Nos últimos tempos, muito se falou de mito. Mas, afinal de contas, o que é um mito? Os mitos dialogam com as utopias, só que enquanto estas são uma idealização do futuro, aqueles, buscam um passado primordial e os dois fazem parte da formação do que se chama identidade coletiva. As visões do passado e do futuro estão permanentemente em disputa, numa luta frenética para estabelecer o aqui e agora, ou a realidade presente que vivemos.

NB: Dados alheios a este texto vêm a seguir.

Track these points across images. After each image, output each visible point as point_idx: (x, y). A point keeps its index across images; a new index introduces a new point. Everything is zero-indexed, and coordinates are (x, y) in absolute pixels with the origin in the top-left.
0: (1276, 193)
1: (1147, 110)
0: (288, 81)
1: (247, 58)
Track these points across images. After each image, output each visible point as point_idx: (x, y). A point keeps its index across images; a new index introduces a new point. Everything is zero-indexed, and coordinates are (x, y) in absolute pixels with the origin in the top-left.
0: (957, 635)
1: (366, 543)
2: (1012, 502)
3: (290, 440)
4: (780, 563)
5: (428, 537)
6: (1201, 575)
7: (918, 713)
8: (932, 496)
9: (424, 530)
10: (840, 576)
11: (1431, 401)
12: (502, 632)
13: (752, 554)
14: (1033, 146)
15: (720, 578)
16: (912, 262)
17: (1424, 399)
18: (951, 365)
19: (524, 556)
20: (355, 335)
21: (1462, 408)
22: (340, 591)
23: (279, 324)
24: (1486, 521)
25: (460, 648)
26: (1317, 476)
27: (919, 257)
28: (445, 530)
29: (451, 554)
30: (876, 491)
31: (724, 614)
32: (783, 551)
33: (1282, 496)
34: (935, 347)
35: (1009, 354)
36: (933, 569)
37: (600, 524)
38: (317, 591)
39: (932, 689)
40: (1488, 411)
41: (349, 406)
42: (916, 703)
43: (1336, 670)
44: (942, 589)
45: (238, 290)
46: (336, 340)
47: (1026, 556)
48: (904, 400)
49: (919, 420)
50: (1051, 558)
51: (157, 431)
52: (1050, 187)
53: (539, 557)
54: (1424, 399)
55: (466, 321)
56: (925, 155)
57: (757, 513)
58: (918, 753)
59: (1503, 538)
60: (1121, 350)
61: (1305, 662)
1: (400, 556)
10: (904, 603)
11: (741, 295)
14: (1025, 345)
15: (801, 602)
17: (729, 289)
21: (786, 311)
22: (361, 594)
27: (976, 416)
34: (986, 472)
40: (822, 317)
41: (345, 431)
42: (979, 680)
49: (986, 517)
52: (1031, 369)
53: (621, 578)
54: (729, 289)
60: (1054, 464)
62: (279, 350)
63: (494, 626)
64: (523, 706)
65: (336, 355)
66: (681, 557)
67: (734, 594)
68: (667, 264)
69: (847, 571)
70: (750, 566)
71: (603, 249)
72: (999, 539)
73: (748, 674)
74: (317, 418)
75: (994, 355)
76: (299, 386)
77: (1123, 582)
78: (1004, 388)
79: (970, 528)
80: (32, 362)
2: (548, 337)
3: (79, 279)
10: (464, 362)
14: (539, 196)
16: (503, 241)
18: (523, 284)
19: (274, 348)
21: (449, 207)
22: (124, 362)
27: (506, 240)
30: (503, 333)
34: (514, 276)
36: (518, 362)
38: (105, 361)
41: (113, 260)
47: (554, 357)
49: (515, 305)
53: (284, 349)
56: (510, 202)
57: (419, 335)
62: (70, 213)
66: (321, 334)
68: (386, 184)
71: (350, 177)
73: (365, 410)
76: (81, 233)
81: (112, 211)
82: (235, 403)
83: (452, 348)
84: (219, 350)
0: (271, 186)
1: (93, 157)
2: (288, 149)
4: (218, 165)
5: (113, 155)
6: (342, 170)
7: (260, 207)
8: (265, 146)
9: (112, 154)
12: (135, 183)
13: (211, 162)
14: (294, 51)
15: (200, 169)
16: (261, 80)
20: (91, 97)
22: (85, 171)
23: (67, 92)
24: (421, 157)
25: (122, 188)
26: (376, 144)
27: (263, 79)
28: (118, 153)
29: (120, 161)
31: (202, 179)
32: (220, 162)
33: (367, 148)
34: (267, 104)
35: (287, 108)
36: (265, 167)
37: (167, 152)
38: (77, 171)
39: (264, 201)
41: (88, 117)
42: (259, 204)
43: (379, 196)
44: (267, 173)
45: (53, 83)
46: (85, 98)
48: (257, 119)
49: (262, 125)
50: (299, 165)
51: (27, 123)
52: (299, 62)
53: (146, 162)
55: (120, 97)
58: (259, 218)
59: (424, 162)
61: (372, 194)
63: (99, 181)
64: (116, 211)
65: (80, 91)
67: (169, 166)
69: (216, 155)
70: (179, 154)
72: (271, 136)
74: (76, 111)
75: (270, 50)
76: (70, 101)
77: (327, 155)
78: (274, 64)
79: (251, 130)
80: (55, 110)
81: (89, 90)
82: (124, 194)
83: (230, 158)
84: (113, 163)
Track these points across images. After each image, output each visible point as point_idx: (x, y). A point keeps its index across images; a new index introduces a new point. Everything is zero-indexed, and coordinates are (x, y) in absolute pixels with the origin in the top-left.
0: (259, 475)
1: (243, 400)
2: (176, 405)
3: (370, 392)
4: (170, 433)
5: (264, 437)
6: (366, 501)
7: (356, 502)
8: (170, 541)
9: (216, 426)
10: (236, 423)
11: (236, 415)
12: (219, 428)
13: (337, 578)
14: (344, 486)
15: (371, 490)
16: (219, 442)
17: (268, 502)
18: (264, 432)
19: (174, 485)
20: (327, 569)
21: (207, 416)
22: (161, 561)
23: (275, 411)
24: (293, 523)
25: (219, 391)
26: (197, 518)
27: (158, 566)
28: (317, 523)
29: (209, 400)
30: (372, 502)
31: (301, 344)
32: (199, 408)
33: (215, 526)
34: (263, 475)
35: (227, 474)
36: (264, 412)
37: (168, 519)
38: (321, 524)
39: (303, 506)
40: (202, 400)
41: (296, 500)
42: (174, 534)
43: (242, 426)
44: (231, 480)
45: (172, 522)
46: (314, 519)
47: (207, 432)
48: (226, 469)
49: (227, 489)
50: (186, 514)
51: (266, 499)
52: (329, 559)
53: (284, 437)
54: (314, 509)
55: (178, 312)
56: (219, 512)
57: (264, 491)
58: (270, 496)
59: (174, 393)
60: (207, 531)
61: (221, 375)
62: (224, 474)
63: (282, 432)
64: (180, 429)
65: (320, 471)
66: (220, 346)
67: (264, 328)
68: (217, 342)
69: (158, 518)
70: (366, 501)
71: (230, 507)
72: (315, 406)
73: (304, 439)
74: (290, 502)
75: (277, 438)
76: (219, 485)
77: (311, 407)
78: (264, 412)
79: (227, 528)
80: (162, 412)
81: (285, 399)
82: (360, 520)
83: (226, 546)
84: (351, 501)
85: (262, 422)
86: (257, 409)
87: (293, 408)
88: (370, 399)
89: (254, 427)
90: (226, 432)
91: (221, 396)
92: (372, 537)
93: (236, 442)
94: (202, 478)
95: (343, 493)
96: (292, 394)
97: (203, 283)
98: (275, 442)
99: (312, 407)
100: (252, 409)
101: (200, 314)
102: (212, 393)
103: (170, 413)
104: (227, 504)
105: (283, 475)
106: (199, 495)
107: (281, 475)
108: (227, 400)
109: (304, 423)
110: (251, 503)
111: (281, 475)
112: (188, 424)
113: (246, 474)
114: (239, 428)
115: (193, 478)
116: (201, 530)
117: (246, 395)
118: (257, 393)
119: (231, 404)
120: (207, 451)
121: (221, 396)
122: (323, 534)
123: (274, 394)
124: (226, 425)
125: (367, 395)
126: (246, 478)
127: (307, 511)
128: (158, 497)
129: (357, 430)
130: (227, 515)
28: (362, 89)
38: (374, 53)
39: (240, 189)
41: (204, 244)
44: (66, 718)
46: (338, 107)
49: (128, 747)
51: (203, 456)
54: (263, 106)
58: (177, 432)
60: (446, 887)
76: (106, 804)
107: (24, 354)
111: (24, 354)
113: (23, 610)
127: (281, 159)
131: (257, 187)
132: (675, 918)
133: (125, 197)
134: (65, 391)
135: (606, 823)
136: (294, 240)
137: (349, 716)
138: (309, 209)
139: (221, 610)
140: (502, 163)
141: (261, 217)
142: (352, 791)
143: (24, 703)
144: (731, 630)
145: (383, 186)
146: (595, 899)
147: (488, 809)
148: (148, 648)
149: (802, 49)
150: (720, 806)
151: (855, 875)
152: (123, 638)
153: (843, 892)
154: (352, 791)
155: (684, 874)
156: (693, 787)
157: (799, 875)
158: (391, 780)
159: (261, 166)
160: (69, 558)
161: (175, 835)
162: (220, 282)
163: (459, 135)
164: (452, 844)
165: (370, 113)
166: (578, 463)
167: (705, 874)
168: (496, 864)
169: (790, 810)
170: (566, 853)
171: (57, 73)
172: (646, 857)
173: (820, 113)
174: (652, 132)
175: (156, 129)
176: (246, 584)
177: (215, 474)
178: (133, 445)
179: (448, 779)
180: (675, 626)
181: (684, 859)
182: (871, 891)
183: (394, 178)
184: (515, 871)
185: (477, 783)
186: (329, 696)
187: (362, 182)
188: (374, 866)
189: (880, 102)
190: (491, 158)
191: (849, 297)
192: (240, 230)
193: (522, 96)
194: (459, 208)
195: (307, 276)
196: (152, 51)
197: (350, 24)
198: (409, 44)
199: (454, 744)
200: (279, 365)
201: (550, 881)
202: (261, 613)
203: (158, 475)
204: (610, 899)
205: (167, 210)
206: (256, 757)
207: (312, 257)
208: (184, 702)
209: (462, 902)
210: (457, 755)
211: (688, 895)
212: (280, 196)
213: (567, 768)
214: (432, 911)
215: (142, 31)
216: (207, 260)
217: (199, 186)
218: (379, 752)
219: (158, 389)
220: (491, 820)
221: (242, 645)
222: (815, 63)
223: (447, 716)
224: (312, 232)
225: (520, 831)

Caro leitor, imagine um retorno ao passado, mas não a qualquer passado, e, sim, aquele em que as mulheres eram analfabetas, domésticas e submissas. Desconsidere todas as mulheres que se negaram a aceitar esses estereótipos. Retorne para um lugar em que a justiça podia ser feita de forma privada, todavia, esqueça da tragédia shakespeariana com a luta familiar entre Capuletos e Montéquios. Ou ainda, vá para a época quando o amor e o sexo eram apenas entre homens e mulheres, mas descarte a homoafetividade nos gregos e romanos na Antiguidade Clássica. Volte 120 anos na História do Brasil, em que os negros eram escravos e não entravam nas universidades disputando com os brancos um lugar ao sol. Um mundo tranquilo, sem gravidade, Terra plana, geocêntrico, com apenas 6.000 anos, e que todas as espécies vegetais e animais sempre foram assim como são hoje. Esta é a mitologia que venceu as eleições no Brasil. Sim, o presidente representa um mito!
A filosofia grega, o Renascimento cultural e científico, o Iluminismo, o desenvolvimento tecnológico, o conhecimento institucionalizado nas universidades e centros de pesquisa são legados que estão sendo substituídos por um passado primordial, por uma mitologia que vem tomando conta da vida política nacional. Os historiadores, físicos e biólogos, com todas as suas argumentações baseadas em pesquisa, de nada valem mais.
Os mitos também cumprem o papel de legitimar a ordem estabelecida, vinculado aqueles que têm poder, aos deuses (ou a um deus), fundindo, assim, o poder mundano ao poder divino.
Entretanto, é importante dizer que toda essa mitologia é o pano de fundo para garantir os privilégios de uma elite quinhentista ávida para acabar com direitos trabalhistas e sociais em nome de um liberalismo extremado, que tende a aprofundar ainda mais a desigualdade social no país.
Por que o atual governo não fala em acabar com a pobreza? Porque não tem em seu horizonte uma utopia, e sim, a busca de um passado em que as elites masculinas e brancas governavam e usufruíam sozinhas das riquezas do Brasil.